Central Role of Adenosine 5′-Phosphosulfate Reductase in the Control of Plant Hydrogen Sulfide Metabolism

Hydrogen sulfide (H(2)S) has been postulated to be the third gasotransmitter in both animals and plants after nitric oxide (NO) and carbon monoxide (CO). In this review, the physiological roles of H(2)S in plant growth, development and responses to biotic, and abiotic stresses are summarized. The enzymes which generate H(2)S are subjected to tight regulation to produce H(2)S when needed, contributing to delicate responses of H(2)S to environmental stimuli. H(2)S occupies a central position in plant sulfur metabolism as it is the link of inorganic sulfur to the first organic sulfur-containing compound cysteine which is the starting point for the synthesis of methionine, coenzyme A, vitamins, etc.
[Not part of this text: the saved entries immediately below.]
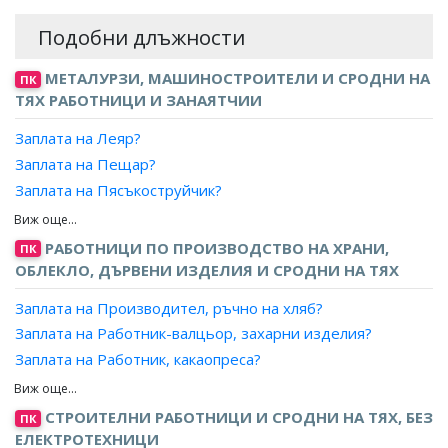
Подобни длъжности
МЕТАЛУРЗИ, МАШИНОСТРОИТЕЛИ И СРОДНИ НА
ПК
ТЯХ РАБОТНИЦИ И ЗАНАЯТЧИИ
Заплата на Леяр?
Заплата на Пещар?
Заплата на Пясъкоструйчик?
Заплата на Работник, силози и въглищна кула?
Заплата на Работник, зареждане и сплавяне?
РАБОТНИЦИ ПО ПРОИЗВОДСТВО НА ХРАНИ,
ПК
Заплата на Работник, нитрация?
ОБЛЕКЛО, ДЪРВЕНИ ИЗДЕЛИЯ И СРОДНИ НА ТЯХ
Заплата на Работник, обработка на маринг?
Заплата на Производител, ръчно на хляб?
Заплата на Работник, подготовка на състави за
Заплата на Работник-валцьор, захарни изделия?
разливане на стомана?
Заплата на Работник, какаопреса?
Заплата на Работник, поддържане на съоръжения в
Заплата на Работник, пещ за печене?
тунели на коксова батерия?
Заплата на Работник, преса за еструдиране на юфка?
Заплата на Работник, събличане на блокова стомана?
СТРОИТЕЛНИ РАБОТНИЦИ И СРОДНИ НА ТЯХ, БЕЗ
ПК
Заплата на Работник, разливане на захарни изделия?
ЕЛЕКТРОТЕХНИЦИ
Заплата на Работник, формовъчни смеси?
In sulfur assimilation, adenosine 5′-phosphosulfate reductase (APR) is the rate-limiting enzyme with the greatest control over the pathway and probably the generation of H(2)S which is an essential component in this process. APR is an evolutionarily conserved protein among plants, and two conserved domains PAPS_reductase and Thioredoxin are found in APR. Sulfate reduction including the APR-catalyzing step is carried out in chloroplasts. APR, the key enzyme in sulfur assimilation, is mainly regulated at transcription level by transcription factors in response to sulfur availability and environmental stimuli. The cis-acting elements in the promoter region of all the three APR genes in Solanum lycopersicum suggest that multiple factors such as sulfur starvation, cytokinins, CO(2), and pathogens may regulate the expression of SlAPRs. In conclusion, as a critical enzyme in regulating sulfur assimilation, APR is probably critical for H(2)S generation during plants’ response to diverse environmental factors.